"In the world," as the outside of a cloister is commonly referred to within cloister walls, I experienced my new-found freedom in making personal autonomous choices as overwhelming. I couldn't decide what to order-- anywhere-- at a restaurant, at a coffee shop, etc. Even what to purchase at a gas station if I wanted a drink or a snack. I forgot how to WANT specific things. How to entertain natural preferences and inclinations for licit pleasures.
Four months post-Carmel, I was living in Ave Maria, FL, and had developed pneumonia. I was *cloistered* in a hospital for days and didn't know what to do with my ill self except watch movies, including The Great Gatsby. The line that struck me as completely applicable to my current state was: “I was within and without, simultaneously enchanted and repelled by the inexhaustible variety of life.”
When it comes to granting freedom, the key to creativity is giving people autonomy concerning the means—that is, concerning process—but not necessarily the ends. People will be more creative, in other words, if you give them freedom to decide how to climb a particular mountain. You needn’t let them choose which mountain to climb. In fact, clearly specified strategic goals often enhance people’s creativity.Life gives us plenty of guidelines without us really needing to ask for them.
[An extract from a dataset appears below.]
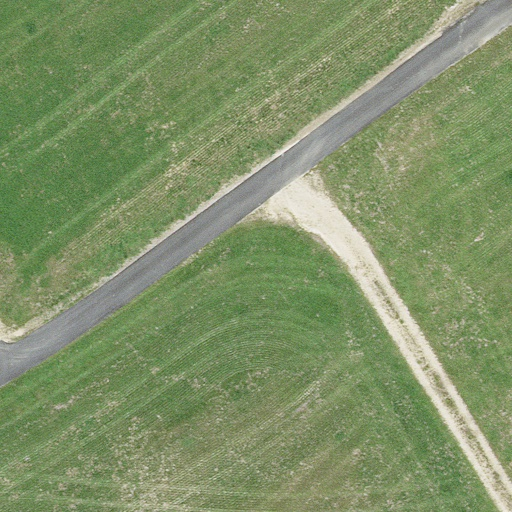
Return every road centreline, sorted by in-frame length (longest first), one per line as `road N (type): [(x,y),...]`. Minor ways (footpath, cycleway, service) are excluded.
road 1 (unclassified): [(511,3),(0,369)]
road 2 (track): [(282,169),(357,252),(511,511)]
But in certain cases, and for free-spirited, spontaneous people like myself, it can be very helpful to create some self-imposed guidelines, not to limit yourself, but in order to truly let yourself free-- free to move and take action in a creative way-- to really live, creatively, instead of making sure no one ever puts constraints on your ability to live. G.K. Chesterton put it this way:
Catholic doctrine and discipline may be walls; but they are the walls of a playground. [...] We might fancy some children playing on the flat grassy top of some tall island in the sea. So long as there was a wall round the cliff's edge they could fling themselves into every frantic game and make the place the noisiest of nurseries. But the walls were knocked down, leaving the naked peril of the precipice. They did not fall over; but when their friends returned to them they were all huddled in terror in the centre of the island; and their song had ceased.I can apply this to my current state: engaged to be married. Getting engaged-- committing to marry one person for life-- was not constricting, but liberating for Ryan and I. We finally felt free to really be in relationship with each other, now that we knew which mountain we were climbing-- the vocation of marriage, and with whom we'll be climbing.
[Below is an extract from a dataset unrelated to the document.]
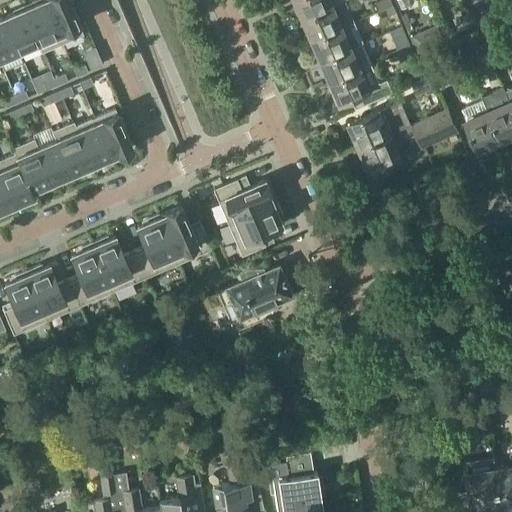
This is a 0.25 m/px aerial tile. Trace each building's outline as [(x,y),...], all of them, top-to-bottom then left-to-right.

Preparation for Marriage has been an opportunity for us to consider some priorities and goals for our life together. We don't really like planning and decisions and writing things in stone-- we prefer the seat-of-our pants style openness to whatever God throws at us kind of existence. But in claiming to be free for Divine Providence in this laissez-faire way, we may actually be stifling our ability to enter into the specific tasks that the Lord is asking of us. If I may quote a certain musician who I sort of hate to love: "Everything happens for a reason, is no reason not to ask yourself if you are living it right."
So, let's remember to pray for each other-- that we are given the grace of discernment and courage to make decisions that may seem to be constrictive in the short term, but actually set us free to live out creatively and productively the plan the God has for our lives.